Keir Starmer, going commando, around a street pole
The weird and the wonderful of email subject lines
Inspo for you this week.
I get bombarded with newsletters and outreach emails. Here’s a brief selection of the stuff I’ve had through this week.
Things I opened
The Knowledge - Come on Keir, you can afford your own clothes
The Square Ball - Bring back Matt Heath
Oddballs - Ever gone commando?
Glenn Fisher - This kebab is made of Shampoo
Copyranter - Street Pole Ads of Note
And things I didn’t
RightMessage - [RightMessage] Our plan for using AI to increase lead generation + con…
Warlord Games - Warlord App Details, & Much More
Northumberland Cheese - Join us in Celebrating Our Cheese Awards!
AdForum Top 5 - Top 5 Marketing Innovation: Xbox Fire Bloom Honey Lager, Nissan, Keep…
North Bar - All new North Bar, all new newsletter?
We Hate Movies - Mailbag for October
Spot any themes here?
Some should jump right out.
Say something weird - shampoo kebabs, re-hire a shit centre-half from 16 years ago, street pole ads - and you get opened.
Say something dull - app details, mailbag, all new newsletter - you get binned.
Focus on the reader - have you gone commando? - you get opened.
Focus on yourself - our plan, our cheese awards, our new app, our new bar - you get binned.
And go over the character limit - well an elipsis gets you right in the bin.
You still see advice about asking questions in subject lines, or focusing on the new.
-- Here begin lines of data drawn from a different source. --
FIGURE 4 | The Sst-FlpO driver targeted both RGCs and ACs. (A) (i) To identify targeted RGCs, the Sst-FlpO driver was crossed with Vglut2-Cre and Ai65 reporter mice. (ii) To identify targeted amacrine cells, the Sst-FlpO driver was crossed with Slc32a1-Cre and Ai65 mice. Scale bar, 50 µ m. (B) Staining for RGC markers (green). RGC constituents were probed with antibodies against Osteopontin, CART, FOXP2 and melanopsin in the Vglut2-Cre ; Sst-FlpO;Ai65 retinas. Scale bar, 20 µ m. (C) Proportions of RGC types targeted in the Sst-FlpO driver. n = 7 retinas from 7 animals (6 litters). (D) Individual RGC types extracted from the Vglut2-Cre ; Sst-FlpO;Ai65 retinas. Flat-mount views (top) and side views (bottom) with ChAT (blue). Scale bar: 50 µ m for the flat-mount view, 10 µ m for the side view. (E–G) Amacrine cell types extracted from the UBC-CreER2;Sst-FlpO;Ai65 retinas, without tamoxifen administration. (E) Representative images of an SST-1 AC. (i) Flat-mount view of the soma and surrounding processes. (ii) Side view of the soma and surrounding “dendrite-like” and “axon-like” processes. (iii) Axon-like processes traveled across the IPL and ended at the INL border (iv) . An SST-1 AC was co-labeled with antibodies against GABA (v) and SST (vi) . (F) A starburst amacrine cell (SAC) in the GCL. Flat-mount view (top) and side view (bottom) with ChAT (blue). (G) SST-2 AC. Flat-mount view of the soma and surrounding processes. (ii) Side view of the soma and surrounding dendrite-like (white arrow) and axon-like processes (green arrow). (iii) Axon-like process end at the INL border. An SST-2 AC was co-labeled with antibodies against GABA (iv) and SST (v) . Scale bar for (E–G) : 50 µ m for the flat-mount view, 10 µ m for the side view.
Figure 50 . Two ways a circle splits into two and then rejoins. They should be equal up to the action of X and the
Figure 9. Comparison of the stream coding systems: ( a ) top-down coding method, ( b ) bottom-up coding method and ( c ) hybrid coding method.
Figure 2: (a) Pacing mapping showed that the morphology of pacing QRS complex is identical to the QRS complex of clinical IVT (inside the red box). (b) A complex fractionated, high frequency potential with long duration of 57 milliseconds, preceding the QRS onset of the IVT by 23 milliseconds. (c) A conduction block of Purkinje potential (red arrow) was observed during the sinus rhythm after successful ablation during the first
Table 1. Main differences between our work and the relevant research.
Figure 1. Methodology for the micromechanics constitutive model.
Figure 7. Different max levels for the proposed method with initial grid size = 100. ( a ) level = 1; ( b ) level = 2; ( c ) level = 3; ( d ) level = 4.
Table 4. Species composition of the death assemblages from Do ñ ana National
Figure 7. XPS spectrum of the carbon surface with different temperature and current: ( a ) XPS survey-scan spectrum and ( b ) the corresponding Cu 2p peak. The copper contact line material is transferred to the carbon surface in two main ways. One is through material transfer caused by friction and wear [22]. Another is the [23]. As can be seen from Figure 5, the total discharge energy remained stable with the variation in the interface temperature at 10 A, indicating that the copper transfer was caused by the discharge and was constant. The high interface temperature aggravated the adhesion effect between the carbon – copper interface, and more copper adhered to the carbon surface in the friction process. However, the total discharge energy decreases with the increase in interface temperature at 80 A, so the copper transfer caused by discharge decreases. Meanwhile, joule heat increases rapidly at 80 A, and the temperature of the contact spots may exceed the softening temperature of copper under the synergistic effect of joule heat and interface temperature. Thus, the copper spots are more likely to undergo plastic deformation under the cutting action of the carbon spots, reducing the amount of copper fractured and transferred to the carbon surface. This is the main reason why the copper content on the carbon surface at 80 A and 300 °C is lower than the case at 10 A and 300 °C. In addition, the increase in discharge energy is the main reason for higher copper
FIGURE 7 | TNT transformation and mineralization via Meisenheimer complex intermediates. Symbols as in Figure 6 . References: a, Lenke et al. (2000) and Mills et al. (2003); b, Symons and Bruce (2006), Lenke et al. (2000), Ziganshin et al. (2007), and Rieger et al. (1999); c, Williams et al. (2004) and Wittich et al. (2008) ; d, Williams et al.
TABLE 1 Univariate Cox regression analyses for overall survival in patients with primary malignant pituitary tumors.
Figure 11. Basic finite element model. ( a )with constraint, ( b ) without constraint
Warlord tried that. And North. Doesn’t matter. Their message wasn’t interesting and wasn’t about the reader.
The Knowledge asked a question - a weird, provocational one - it got read.
There’s no shortcut to great email content, but try and be a little bit interesting and you’ll see much better results.
Something mint - the case of the missing O
A couple weeks back, the Toronto Maple Leafs took all their Os out of various online logos. Nobody had a clue why.
Then they headed to Twitter - sorry, X - and posted this video.
Those Os? Oreos. New helmet sponsor. Something nobody on earth could possibly have cared about, now getting talked about on sports radio, podcasts, and marketing newsletters.
Dead simple campaign, got a lot of eyes on it, and brilliantly they now have a cookie brand on their helmets and milk on their jerseys. How’s that for synergy?